Behaviour and morals online will be discussed at a workshop on Ethics and the World Wide Web as part of the British Library's Growing Knowledge exhibition. The workshop will be held at the Foyle Centre in the British Library on December 2, 2010.
Co-sponsored by The Web Science Trust, the seminar will focus on the fact that although the World Wide Web is the most complex piece of technology ever engineered and has transformed almost every aspect of everyday life, little is known about appropriate ethical behaviour online. The event will seek to improve understanding of what that stronger ethic will need to be.

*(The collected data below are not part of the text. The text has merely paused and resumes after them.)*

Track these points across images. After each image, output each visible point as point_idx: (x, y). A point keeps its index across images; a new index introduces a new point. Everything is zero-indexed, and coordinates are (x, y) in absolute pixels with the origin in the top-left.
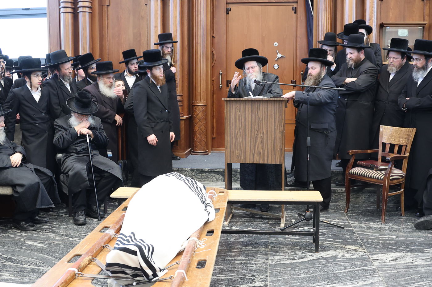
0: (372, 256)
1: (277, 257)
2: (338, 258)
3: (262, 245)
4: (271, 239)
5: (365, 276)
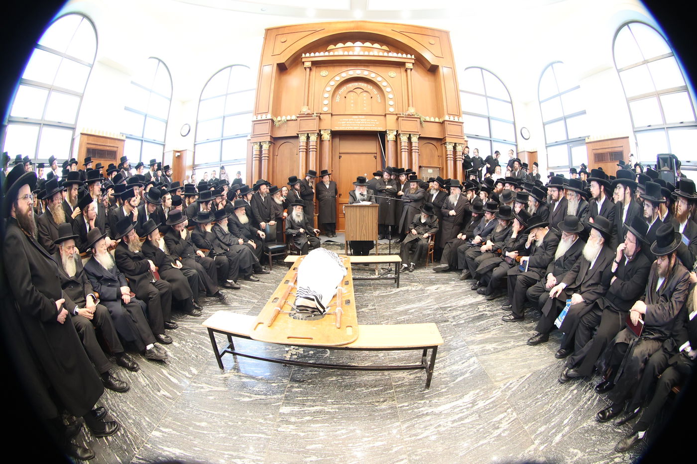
0: (426, 288)
2: (409, 291)
3: (368, 286)
4: (372, 282)
5: (424, 299)
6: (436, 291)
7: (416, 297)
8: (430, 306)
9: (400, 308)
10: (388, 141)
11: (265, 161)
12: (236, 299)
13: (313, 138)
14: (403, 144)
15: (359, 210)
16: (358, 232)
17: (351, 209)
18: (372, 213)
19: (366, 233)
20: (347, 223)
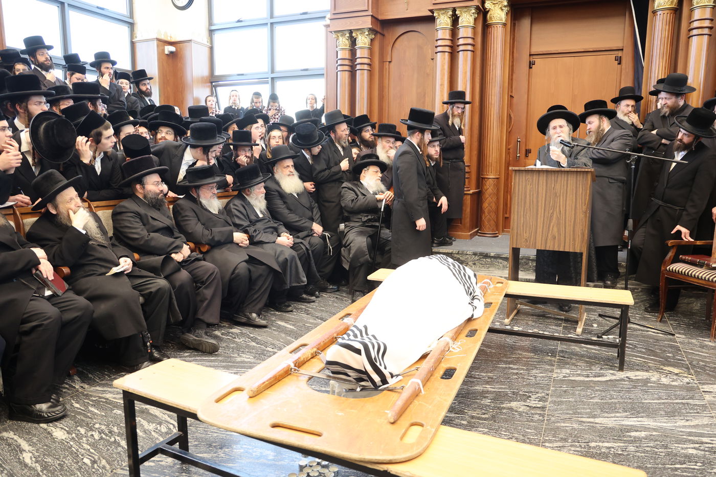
0: (703, 387)
1: (566, 371)
2: (651, 383)
3: (547, 353)
4: (561, 347)
5: (687, 413)
7: (663, 403)
9: (609, 421)
10: (655, 12)
11: (363, 75)
13: (467, 19)
14: (697, 14)
15: (545, 181)
16: (541, 230)
17: (527, 178)
18: (576, 187)
19: (559, 234)
20: (516, 210)
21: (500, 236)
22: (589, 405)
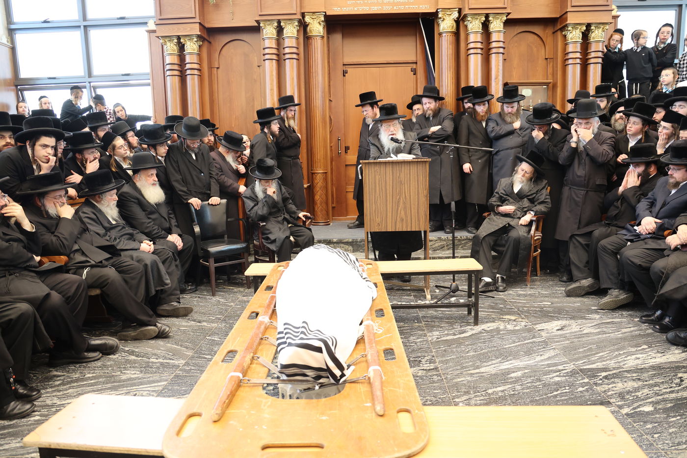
0: (537, 326)
1: (436, 333)
2: (502, 331)
3: (414, 321)
4: (421, 313)
5: (538, 349)
6: (560, 332)
7: (519, 345)
8: (556, 365)
9: (490, 368)
10: (440, 34)
11: (193, 79)
12: (135, 362)
13: (291, 30)
14: (472, 38)
15: (391, 171)
16: (391, 214)
17: (375, 169)
18: (418, 176)
19: (406, 216)
20: (368, 198)
21: (331, 224)
22: (469, 359)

To explore these issues, the workshop has invited keynote speeches, panel discussions and debate with an invited audience of practising engineers, academic researchers and philosophers. The keynote speakers are: Kieron O'Hara from the Web Science Trust, Luciano Floridi for the University of Hertfordshire/University of Oxford and Jeroen van den Hoven from the Delft University of Technology. The panel will include Martin Moore (Media Standards Trust); Nigel Shadbolt (University of Southampton); Yorick Wilks (Florida Institute for Human and Machine Cognition/University of Oxford); and David Wright (Trilateral Research)
Growing Knowledge – the Evolution of Research (12 October 2010 – 16 July 2011) showcases some never-seen-before research tools, thought-provoking content and futuristic design in a fully interactive research environment. The exhibition aims to challenge audiences on how research is changing and ask what they want to experience from the library of the future. The British Library has worked closely with Researcher in Residence, Aleks Krotoski to ensure that visitors will not only experience an exhibition not seen before at the Library but also engage with the ongoing debate about the usefulness of these technologies in tomorrow's knowledge environment.